In May 2014 construction started on the erection of a mosque on the grounds of the Facility of Theology of the Çukurova University in the city of Adana dedicated to the memory of the regiment. Known in Turkish as the “57. Alay Şehitleri Camii” completion was planned for May 2016 at a cost of 1,500,000 Turkish Lira. However construction was still underway as of April 2021.

==57th Infantry Regiment Memorial==
In 1992, the 57th Infantry Regiment Memorial which commemorates the men of the regiment who died at Gallipoli was constructed north of Quinn's Post on the lower slope of Baby 700 on top of a position known to the Anzacs as the Chessboard.

==57th Regiment March==
Partly in response to the increasing number of Australian and New Zealand youth on the battlefields for Anzac Day local Turkish university students organised a commemoration march in 2006. Originally known as the 57th Regiment March in the Track of Atatürk it has continued on a regular basis since then. It involves an eight-kilometre hike re-enacting the march of the 57th Regiment from the village at Bigali to the highlands of the battlefield.
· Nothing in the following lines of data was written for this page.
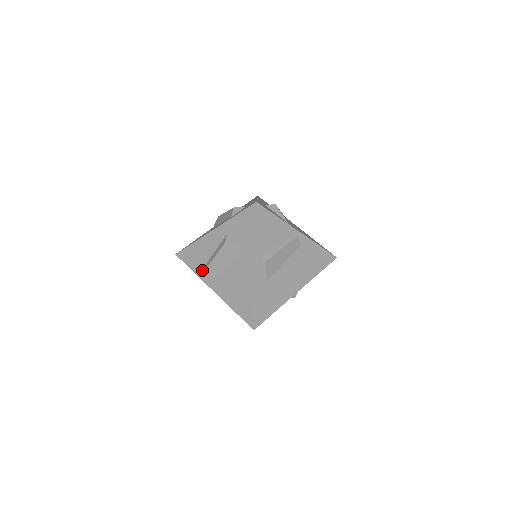
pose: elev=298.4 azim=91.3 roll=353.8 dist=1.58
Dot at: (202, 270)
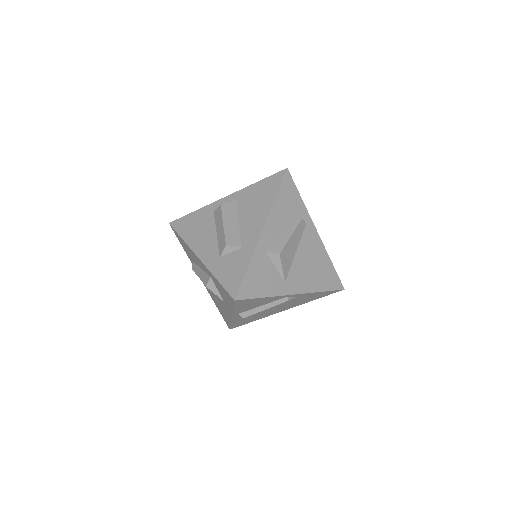
Dot at: (192, 261)
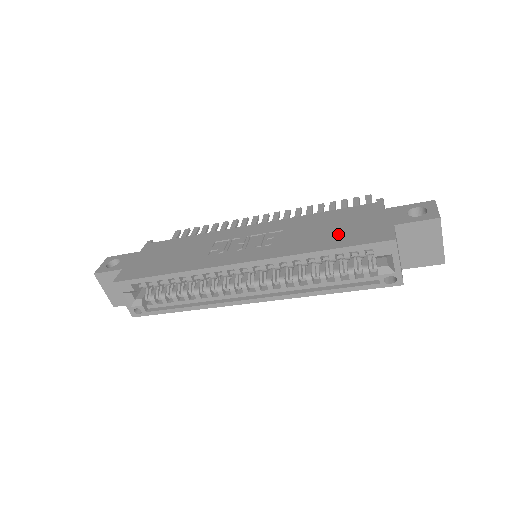
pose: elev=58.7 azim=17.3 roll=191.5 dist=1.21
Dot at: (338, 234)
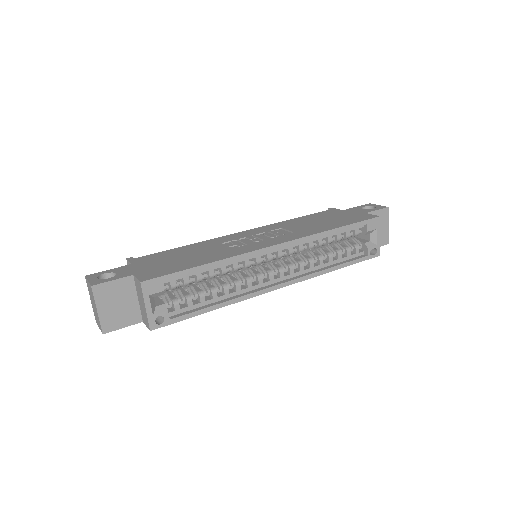
Dot at: (334, 221)
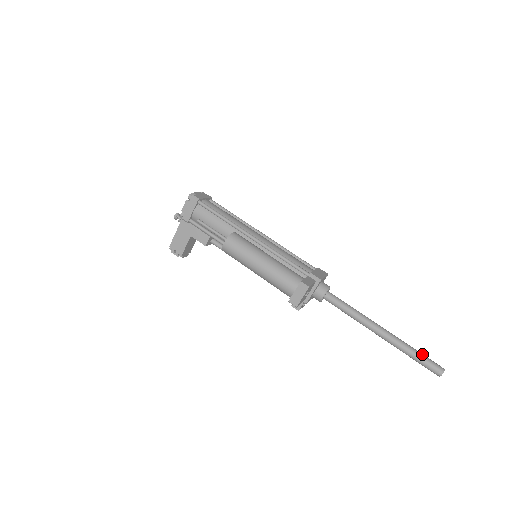
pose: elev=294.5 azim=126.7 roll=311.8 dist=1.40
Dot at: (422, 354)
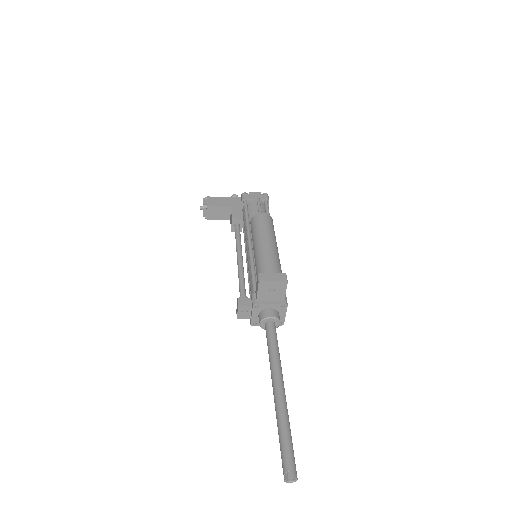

Within three years of the first march occurring there were 6,000 participants. As the march became more popular the Ministry of Youth and Sports assumed some control of the event and the government began funding the cost of travel and living expenses for its participants. It also oversees official registration and program co-ordination to cap attendance.

For the 2019 commemoration, a 104 m long Turkish flag was carried by the marchers.

==Symphony==
In 2012, the Turkish composer Can Atilla composed the original score of the Turkish was film Çanakkale 1915. This project generated some ideas for a second work, which eventually became his Symphony No. 2 in C minor, Gallipoli – The 57th Regiment, which was published in time for the 100th anniversary of the campaign. The composition premièred at the Peace Summit in Istanbul on 23 April 2015. The symphony has four parts. The first two movements of the symphony are in the form of a sinfonia concertante for solo cello and orchestra, the third is a funeral march while the fourth movement of the work is an elegy.

==Flag==
A long-standing urban legend in Turkey claims that the flag of the 57th regiment was captured by Australian forces, who found it hanging on a tree branch above the dead body of the last surviving member of the regiment, and that it is now on display at the Melbourne Museum. The Museum and the Shrine of Remembrance in Melbourne both field many calls from the Turkish community about the flag around ANZAC Day each year, but assure all enquirers that they have never had the flag.

A rumour that started in the 1990s stated that the standard was held by the Australian War Memorial in Canberra. The Memorial does hold three Turkish infantry standards, all captured in Sinai/Palestine between 1916-1918 for the 46th Regiment, the 80th Regiment and an unnamed regiment but does not and never has held the 57th Infantry Regiment's standard. Nor are they aware that it was ever brought to Australia and does not know its current location.